Excerpted records section start
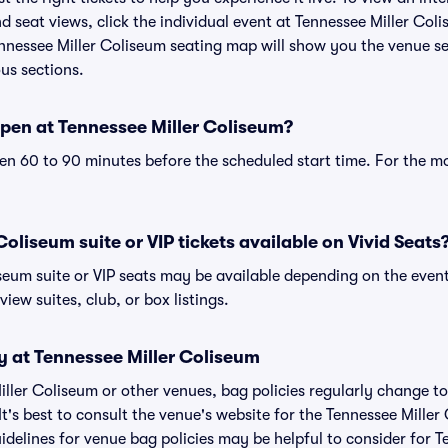
 seat views, click the individual event at Tennessee Miller Coli
ennessee Miller Coliseum seating map will show you the venue se
ous sections.
pen at Tennessee Miller Coliseum?
n 60 to 90 minutes before the scheduled start time. For the m
oliseum suite or VIP tickets available on Vivid Seats
iseum suite or VIP seats may be available depending on the event
view suites, club, or box listings.
y at Tennessee Miller Coliseum
Miller Coliseum or other venues, bag policies regularly change
It's best to consult the venue's website for the Tennessee Miller
delines for venue bag policies may be helpful to consider for T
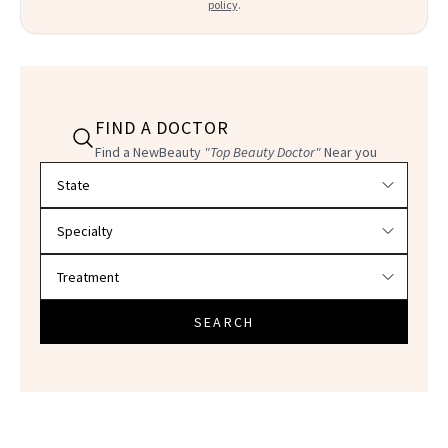
policy
.
FIND A DOCTOR
Find a NewBeauty
"Top Beauty Doctor"
Near you
Filter doctors by location and specialty
SEARCH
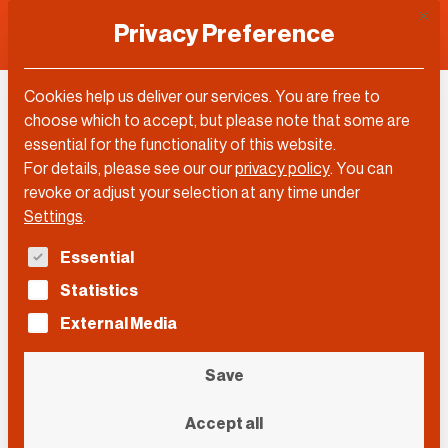
This 
Privacy Preference
Cookies help us deliver our services. You are free to
Achi Krauz
choose which to accept, but please note that some are
essential for the functionality of this website.
For details, please see our our
privacy policy
.
You can
revoke or adjust your selection at any time under
Settings
.
The following is a list of service groups for which con
Essential
Statistics
External Media
Save
Accept all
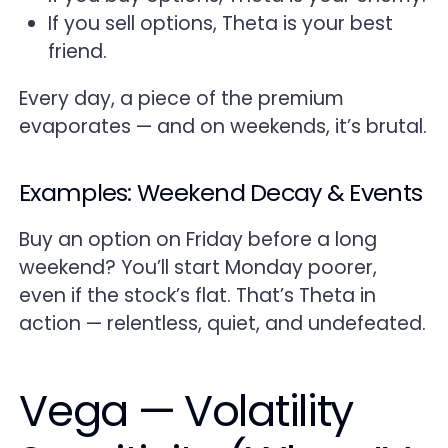
If you sell options, Theta is your best
friend.
Every day, a piece of the premium
evaporates — and on weekends, it’s brutal.
Examples: Weekend Decay & Events
Buy an option on Friday before a long
weekend? You’ll start Monday poorer,
even if the stock’s flat. That’s Theta in
action — relentless, quiet, and undefeated.
Vega — Volatility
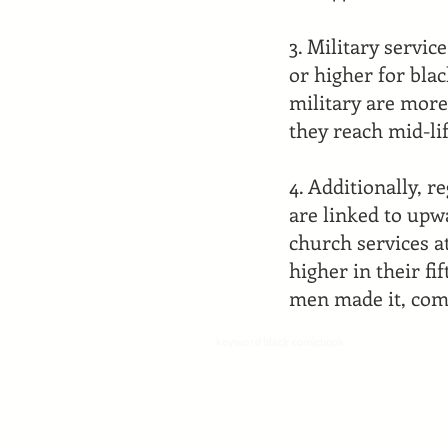
3. Military servic
or higher for bla
military are more
they reach mid-lif
4. Additionally, 
are linked to upw
church services a
higher in their f
men made it, com
keyword black comicbook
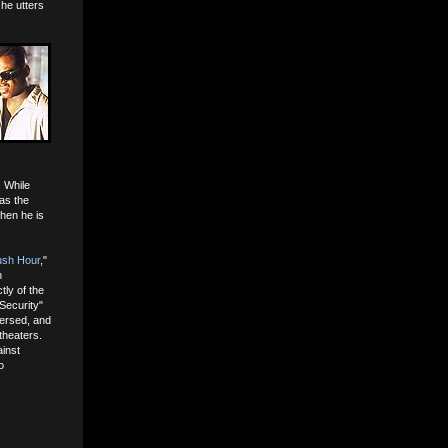
 he utters
. While
 as the
when he is
sh Hour
,"
h
tly of the
Security"
versed, and
theaters.
ainst
o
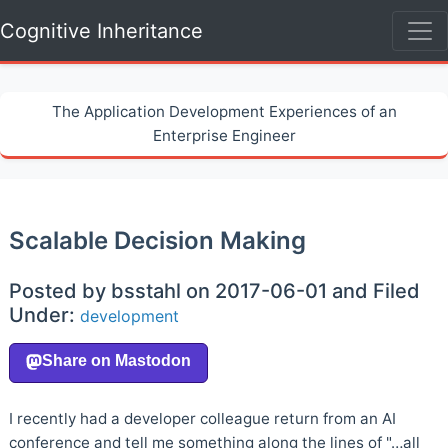
Cognitive Inheritance
The Application Development Experiences of an
Enterprise Engineer
Scalable Decision Making
Posted by bsstahl on 2017-06-01 and Filed
Under:
development
I recently had a developer colleague return from an AI
conference and tell me something along the lines of "…all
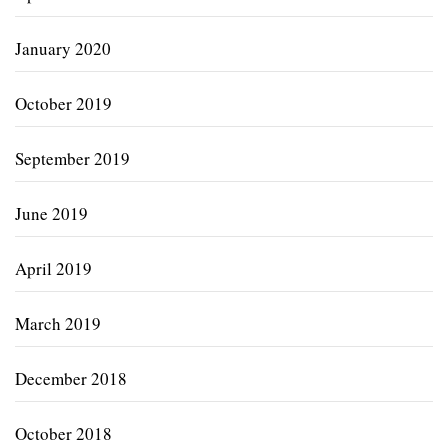
January 2020
October 2019
September 2019
June 2019
April 2019
March 2019
December 2018
October 2018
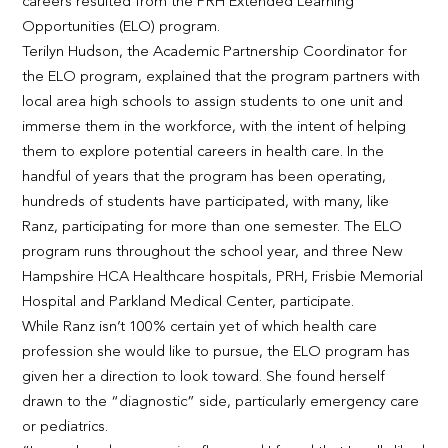
careers resulted from the PRH Extended Learning
Opportunities (ELO) program.
Terilyn Hudson, the Academic Partnership Coordinator for
the ELO program, explained that the program partners with
local area high schools to assign students to one unit and
immerse them in the workforce, with the intent of helping
them to explore potential careers in health care. In the
handful of years that the program has been operating,
hundreds of students have participated, with many, like
Ranz, participating for more than one semester. The ELO
program runs throughout the school year, and three New
Hampshire HCA Healthcare hospitals, PRH, Frisbie Memorial
Hospital and Parkland Medical Center, participate.
While Ranz isn’t 100% certain yet of which health care
profession she would like to pursue, the ELO program has
given her a direction to look toward. She found herself
drawn to the “diagnostic” side, particularly emergency care
or pediatrics.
Excerpted records section end
The problem –
Make an exact copy of all entries above, dropping the images.

Output below –
 seat views, click the individual event at Tennessee Miller Coli
ennessee Miller Coliseum seating map will show you the venue se
ous sections.
pen at Tennessee Miller Coliseum?
n 60 to 90 minutes before the scheduled start time. For the m
oliseum suite or VIP tickets available on Vivid Seats
iseum suite or VIP seats may be available depending on the event
view suites, club, or box listings.
y at Tennessee Miller Coliseum
Miller Coliseum or other venues, bag policies regularly change
It's best to consult the venue's website for the Tennessee Miller
delines for venue bag policies may be helpful to consider for T
policy
.
FIND A DOCTOR
Find a NewBeauty
"Top Beauty Doctor"
Near you
Filter doctors by location and specialty
SEARCH
This 
Privacy Preference
Cookies help us deliver our services. You are free to
Achi Krauz
choose which to accept, but please note that some are
essential for the functionality of this website.
For details, please see our our
privacy policy
.
You can
revoke or adjust your selection at any time under
Settings
.
The following is a list of service groups for which con
Essential
Statistics
External Media
Save
Accept all
If you sell options, Theta is your best
friend.
Every day, a piece of the premium
evaporates — and on weekends, it’s brutal.
Examples: Weekend Decay & Events
Buy an option on Friday before a long
weekend? You’ll start Monday poorer,
even if the stock’s flat. That’s Theta in
action — relentless, quiet, and undefeated.
Vega — Volatility
3. Military servic
or higher for bla
military are more
they reach mid-lif
4. Additionally, 
are linked to upw
church services a
higher in their f
men made it, com
keyword black comicbook
 he utters
. While
 as the
when he is
sh Hour
,"
h
tly of the
Security"
versed, and
theaters.
ainst
o
Cognitive Inheritance
The Application Development Experiences of an
Enterprise Engineer
Scalable Decision Making
Posted by bsstahl on 2017-06-01 and Filed
Under:
development
I recently had a developer colleague return from an AI
conference and tell me something along the lines of "…all
January 2020
October 2019
September 2019
June 2019
April 2019
March 2019
December 2018
October 2018
careers resulted from the PRH Extended Learning
Opportunities (ELO) program.
Terilyn Hudson, the Academic Partnership Coordinator for
the ELO program, explained that the program partners with
local area high schools to assign students to one unit and
immerse them in the workforce, with the intent of helping
them to explore potential careers in health care. In the
handful of years that the program has been operating,
hundreds of students have participated, with many, like
Ranz, participating for more than one semester. The ELO
program runs throughout the school year, and three New
Hampshire HCA Healthcare hospitals, PRH, Frisbie Memorial
Hospital and Parkland Medical Center, participate.
While Ranz isn’t 100% certain yet of which health care
profession she would like to pursue, the ELO program has
given her a direction to look toward. She found herself
drawn to the “diagnostic” side, particularly emergency care
or pediatrics.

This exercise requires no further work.